Let us rewrite equation (1) for the upper and lower surface of the aeroplane.
\[{P_{top}} + \dfrac{1}{2}\rho v_{top}^2 = {P_{bottom}} + \dfrac{1}{2}\rho v_{bottom}^2\]
Here, \[{P_{top}}\] and \[{P_{bottom}}\] are the atmospheric pressures on the upper and lower surfaces of the wings respectively.
\[ \Rightarrow {P_{bottom}} - {P_{top}} = \dfrac{1}{2}\rho v_{top}^2 - \dfrac{1}{2}\rho v_{bottom}^2\]
\[ \Rightarrow \Delta P = \dfrac{1}{2}\rho \left( {v_{top}^2 - v_{bottom}^2} \right)\]
\[ \Rightarrow \dfrac{F}{A} = \dfrac{1}{2}\rho \left( {v_{top}^2 - v_{bottom}^2} \right)\]
\[ \Rightarrow F = \dfrac{1}{2}\rho \left( {v_{top}^2 - v_{bottom}^2} \right)A\]
Here, \[F\] is the air lift on the wings of the plane.
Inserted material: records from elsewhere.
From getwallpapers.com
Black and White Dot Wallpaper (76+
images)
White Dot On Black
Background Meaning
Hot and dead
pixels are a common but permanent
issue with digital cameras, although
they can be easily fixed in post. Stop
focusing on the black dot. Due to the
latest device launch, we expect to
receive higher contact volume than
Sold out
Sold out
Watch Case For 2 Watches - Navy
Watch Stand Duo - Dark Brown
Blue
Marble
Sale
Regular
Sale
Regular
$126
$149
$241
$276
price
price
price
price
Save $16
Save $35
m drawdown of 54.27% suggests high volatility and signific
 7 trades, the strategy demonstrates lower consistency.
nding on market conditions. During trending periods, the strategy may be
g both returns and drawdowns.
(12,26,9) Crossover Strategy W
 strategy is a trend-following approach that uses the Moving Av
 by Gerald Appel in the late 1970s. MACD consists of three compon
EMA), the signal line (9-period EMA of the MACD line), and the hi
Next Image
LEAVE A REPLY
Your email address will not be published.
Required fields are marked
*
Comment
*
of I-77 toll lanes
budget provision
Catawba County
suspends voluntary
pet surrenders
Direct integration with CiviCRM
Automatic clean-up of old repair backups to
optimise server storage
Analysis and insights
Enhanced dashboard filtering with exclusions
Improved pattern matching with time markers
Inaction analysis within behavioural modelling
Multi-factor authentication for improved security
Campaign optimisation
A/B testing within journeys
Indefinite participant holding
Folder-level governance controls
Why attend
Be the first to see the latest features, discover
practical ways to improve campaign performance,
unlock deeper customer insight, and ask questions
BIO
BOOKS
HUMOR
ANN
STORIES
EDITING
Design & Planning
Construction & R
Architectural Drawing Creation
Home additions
Substitute \[1\,{\text{kg}} \cdot {{\text{m}}^{ - 3}}\] for \[\rho \], \[70\,{\text{m}} \cdot {{\text{s}}^{ - 1}}\] for \[{v_{top}}\], \[50\,{\text{m}} \cdot {{\text{s}}^{ - 1}}\] for \[{v_{bottom}}\] and \[50\,{{\text{m}}^2}\] for \[A\] in the above equation.
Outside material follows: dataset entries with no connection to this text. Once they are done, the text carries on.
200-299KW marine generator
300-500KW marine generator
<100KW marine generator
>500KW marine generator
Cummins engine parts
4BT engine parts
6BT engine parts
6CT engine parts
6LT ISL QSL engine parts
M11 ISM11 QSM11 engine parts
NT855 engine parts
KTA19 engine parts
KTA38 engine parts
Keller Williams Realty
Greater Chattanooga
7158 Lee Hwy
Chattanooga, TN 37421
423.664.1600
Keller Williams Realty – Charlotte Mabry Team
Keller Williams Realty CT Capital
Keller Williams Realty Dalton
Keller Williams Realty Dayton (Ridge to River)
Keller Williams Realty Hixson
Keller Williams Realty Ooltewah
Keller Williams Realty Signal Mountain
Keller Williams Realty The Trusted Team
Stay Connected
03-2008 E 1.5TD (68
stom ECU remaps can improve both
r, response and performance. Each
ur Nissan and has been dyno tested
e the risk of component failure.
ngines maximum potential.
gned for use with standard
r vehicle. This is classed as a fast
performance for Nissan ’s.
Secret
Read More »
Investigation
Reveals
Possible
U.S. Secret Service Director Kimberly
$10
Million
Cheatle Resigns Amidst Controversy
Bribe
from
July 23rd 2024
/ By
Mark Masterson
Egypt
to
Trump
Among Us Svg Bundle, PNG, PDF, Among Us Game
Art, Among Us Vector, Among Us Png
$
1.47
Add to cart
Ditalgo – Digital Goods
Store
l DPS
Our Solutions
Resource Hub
\[ \Rightarrow F = \dfrac{1}{2}\left( {1\,{\text{kg}} \cdot {{\text{m}}^{ - 3}}} \right)\left( {{{\left( {70\,{\text{m}} \cdot {{\text{s}}^{ - 1}}} \right)}^2} - {{\left( {50\,{\text{m}} \cdot {{\text{s}}^{ - 1}}} \right)}^2}} \right)\left( {50\,{{\text{m}}^2}} \right)\]
\[ \Rightarrow F = 25\left( {4900 - 2500} \right)\]
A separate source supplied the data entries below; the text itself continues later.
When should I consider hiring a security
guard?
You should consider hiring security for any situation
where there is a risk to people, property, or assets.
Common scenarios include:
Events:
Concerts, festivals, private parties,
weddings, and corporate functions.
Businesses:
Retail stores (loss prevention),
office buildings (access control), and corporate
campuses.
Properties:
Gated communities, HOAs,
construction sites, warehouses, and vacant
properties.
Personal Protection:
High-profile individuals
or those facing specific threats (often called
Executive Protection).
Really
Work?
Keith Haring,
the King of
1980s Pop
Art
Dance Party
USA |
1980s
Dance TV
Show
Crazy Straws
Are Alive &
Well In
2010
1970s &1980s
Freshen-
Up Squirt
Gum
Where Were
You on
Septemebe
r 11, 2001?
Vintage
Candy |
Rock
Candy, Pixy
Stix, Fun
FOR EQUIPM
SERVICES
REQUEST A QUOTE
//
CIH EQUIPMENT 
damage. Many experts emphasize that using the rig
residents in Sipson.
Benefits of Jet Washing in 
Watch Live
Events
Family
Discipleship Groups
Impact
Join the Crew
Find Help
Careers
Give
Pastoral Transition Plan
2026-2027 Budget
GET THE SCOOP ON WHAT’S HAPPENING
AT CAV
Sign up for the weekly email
\[ \Rightarrow F = 60000\,{\text{N}}\]
Hence, the air lift on the aeroplane is \[60000\,{\text{N}}\].

Let us now calculate the vertical acceleration of the aeroplane.
The air lift on the wings of the plane is balanced by weight of the aeroplane.
\[F = ma\]
\[ \Rightarrow a = \dfrac{F}{m}\]
Substitute \[60000\,{\text{N}}\] for \[F\] and \[1600\,{\text{kg}}\] for \[m\] in the above equation.
\[ \Rightarrow a = \dfrac{{60000\,{\text{N}}}}{{1600\,{\text{kg}}}}\]
\[ \therefore a = 37.5\,{\text{m/}}{{\text{s}}^2}\]
Therefore, the vertical acceleration of the aeroplane is \[37.5\,{\text{m/}}{{\text{s}}^2}\] in the upward direction.

Hence, the correct option is A.

Note:The students may think how we determined the direction of the vertical acceleration of the aeroplane is in the upward direction. From the final answer, we can see that the value of the vertical acceleration of the aeroplane is positive which indicates that the direction of the acceleration of the aeroplane must be in the upward direction.